I had some qualms about the design, but I assumed it was fine, as the full design scope wasn’t really discussed from the start — more on that later — and it really did seem like just getting something online that didn’t look like a template was the goal.
Part of it was my fault, and the other part just lay in how ideas were communicated. Historically, I’ve been more concerned with making sites functional first and worrying about design after (at which point I run out of energy to worry about). So in my mind, this seemed to have been “complete” although it did seem very text heavy and simple in terms of what the site had to offer.

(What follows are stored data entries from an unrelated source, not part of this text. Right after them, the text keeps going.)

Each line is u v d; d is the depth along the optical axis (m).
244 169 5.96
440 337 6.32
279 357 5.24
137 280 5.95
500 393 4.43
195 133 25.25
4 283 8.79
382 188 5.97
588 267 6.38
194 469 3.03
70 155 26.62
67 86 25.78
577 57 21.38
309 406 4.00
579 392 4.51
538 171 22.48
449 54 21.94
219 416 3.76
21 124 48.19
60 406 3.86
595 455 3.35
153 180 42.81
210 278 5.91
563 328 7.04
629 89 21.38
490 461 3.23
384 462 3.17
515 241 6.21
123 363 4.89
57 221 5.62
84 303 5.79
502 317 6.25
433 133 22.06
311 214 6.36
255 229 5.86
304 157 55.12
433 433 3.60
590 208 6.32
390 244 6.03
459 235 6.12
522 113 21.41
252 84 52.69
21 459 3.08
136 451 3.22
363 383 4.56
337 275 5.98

Communication-wise, I think there wasn’t enough of an emphasis from the start that it needed to fit a certain look, and hold up under scrutiny from an industry that relies heavily on surface level inspection.
Fast forward a week, and the decision’s made to give the design an overhaul. Luckily, both my friend and I knew a UI/UX designer who helped us out. Her portfolio is here.
This design was light years ahead of the first iteration. Text wasn’t cluttered, there was usage of negative space, and the blueish-red color theme for Brickhead was integrated into the design. The creative principles for this new design were concepts I’d learned before in class, but never really had a chance to apply and hone. This was a pretty cool ‘a-ha’ moment for me when I first saw the Figma file.
The race was on again to overhaul the UI, and try to get the project done ASAP. From the business side, the sooner they had a new website the better, and for me, the sooner I finished this, the sooner I could get my other tasks done. I remember this being a very stressful 4–5 days as I juggled this along with midterms, and internship hunting.
During the overhaul, I ran into relatively little obstacles, although one stood out in particular.
Getting the text to stay both inside the card (some titles got reaaaaaaally long), and have it scale in the same position as the web browser changed sizes was tricky.
This was another learning moment for me personally. I developed the UI inside a fixed size browser (as big as it goes without fullscreen), so I ended up doing some hacky code to get the text to stay in the same place across all cards. Lo and behold, when had the site tested, users with a different browser size, saw the text get all messed up.
The problem was I was setting the text container’s size to either Vw or Vh percentages, so scaling worked fine as long as the window was dragged diagonally. If it was changed either just length-wise, or height-wise, the text would break out of their container and shift from the correct position.
Refactoring
The broken text turned out to be a larger issue than I thought, so I had to dig back into the CSS and try to redo the original styling. At this point, it was a couple weeks after I’d first implemented it, and the logic was getting a bit fuzzy.
Eventually, I did manage to fix it a decent amount, but it’s still not perfect. It was a combination of smaller font size, adjusted container sizes, and developing around ‘Vw’ (view width) for sizing, as it seemed like people were more prone to changing the width of the browser than the height.
I had one or two more updates to the side brought up right before the final deadline, but luckily I’d managed to set up my components correctly (whew!) to accommodate those updates.
One of them was the VFX page. Initially, there the menu tab for VFX was to redirect to Lightrange’s own website. However, it was decided that it was un-professional to have to do that, and it’d be more cohesive to move the media over. This sounded like a lot of work at first, but I was able to use the same components for the projects page, and was done in quite literally 40 minutes.
Communication Struggles
Both the client team and I were pressed for time throughout the whole project, and this was only made worse by a moving deadline. At times it felt like a lot of the inaction from the client side was at odds with the goal of getting the website done ASAP.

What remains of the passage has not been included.